Prendre d’assaut le malentendu de l’œuvre pour qu’en retour du silence une langue naisse qui donnerait naissance dans le malentendu d’écrire au malentendu de lire. Et de glissement en glissement, tout un désir, louche pourquoi pas, œuvrant par complot contre l’engendrement du sens par lui-même, mais fabriquant du temps.
La critique dépassée par son objet ? Et si l’œuvre n’était pas un objet, mais ce par quoi une expérience dépassait ce monde donné, le doublait — toi même tu lis sans relâche Antonin Artaud et son double —, doublant le monde, ne le redouble pas : le laisse plutôt sur le bas-côté des choses : la critique dépassée par son objet ? Mais tu sais que la critique n’est pas au-dessus de l’œuvre, et si elle est seconde, peut-être le double de ce théâtre est son double : son membre fantôme ; comme l’écriture critique gratte une piqure d’un membre amputé (l’œuvre), oubliée déjà à peine achevée. On écrit dans l’oubli — on ferait le contraire de le combler. La critique fait fonctionner l’inouï.
Alors l’œuvre n’est pas au-dessus de la critique : elle est face à toi. Un jeu latéral se fait, et devant à l’inouï, et après, et dedans. Celui qui ne va jamais au théâtre et celui qui le fréquente trois fois par semaine entendent la même chose des œuvres inouïes que tu cherches — sans quoi le théâtre, son expérience, n’a pas lieu. Là serait l’expérience politique par laquelle l’égalité devient le processus des émancipations collectives. Que dans la salle, face à l’inouï, nous devenons responsables devant le silence du monde : face à l’inouï, on devient responsable de ce qu’on mal-entend puisque que la seule question qui demeure n’est plus « qu’avez-vous entendu ? », mais « qu’est-ce que vous allez en faire ? » Tu sens bien qu’écrire n’est pas suffisant : que ce sera aussi une planche d’appel, un pied d’appui. Inouï, tu disais avec Pasolini.

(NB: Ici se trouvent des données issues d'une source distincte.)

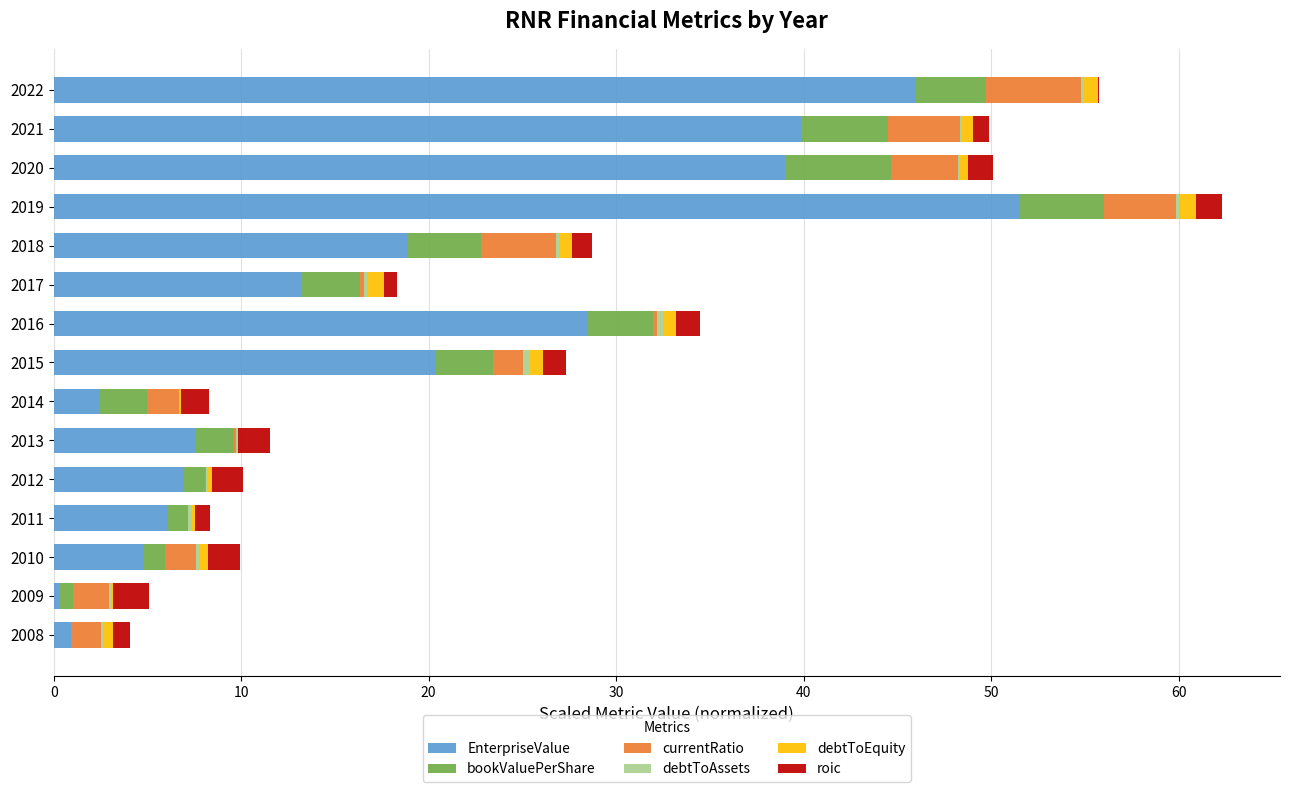

At which label does EnterpriseValue reach its peak?

2019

Le théâtre facile est objectivement bourgeois ; le théâtre difficile est pour les élites bourgeoises cultivées ; le théâtre très difficile est le seul théâtre démocratique.
Le théâtre que vous attendez, même sous la forme de nouveauté totale, ne pourra jamais être le théâtre que vous attendez. En fait, si vous vous attendez à un nouveau théâtre, vous l’attendez nécessairement dans le cadre d’idées qui sont déjà les vôtres. […]

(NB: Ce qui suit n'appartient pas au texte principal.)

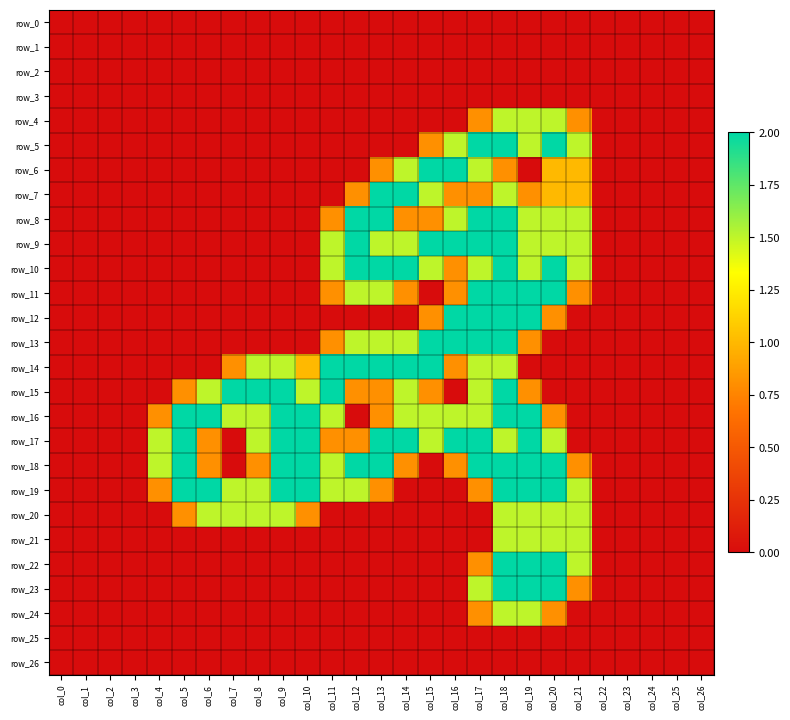

Which category has the highest value across all series?

col_17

Or, les nouveautés, même totales, vous le savez suffisamment, ne sont jamais idéales, mais concrètes [14].
Et toujours et enfin Pasolini :
La liberté négative et créatrice de l’auteur est reportée au sens — qu’elle voudrait perdre — par la liberté du spectateur, en tant, je le répète, qu’elle consiste à jouir de la liberté d’autrui : acte en réalité indéfinissable, parce que sacré, mais que l’on pourrait ramener à des termes courants, en observant qu’il objective et reconnaît par sympathie l’inobjectivable et le non reconnaissable [15].
Cet acte indéfinissable, jouissance, grogne : ce serait cela écrire — dans le non-reconnaissable, le refus de rendre compte et de donner des comptes, mais de s’appuyer sur des œuvres impossibles, comme par ailleurs, dans nos vies, on s’appuie sur des rencontres aberrantes qui sont l’autre nom de l’amour ou du désir, qui seuls donnent le prix à cette vie.
Écrire dans la dispersion des genres, tâcher d’entendre ce qu’on ne peut entendre, et faire du sens non la fixité de la signification, mais le tracé des directions — et l’allure, et le cri qu’on pousse en allant qui est aussi inouï (c’est la nature du cri de ralliement). Si ce ne peut-être que la fin du monde, en avançant : avançons, ami Insensé, vers la fin que l’on choisira.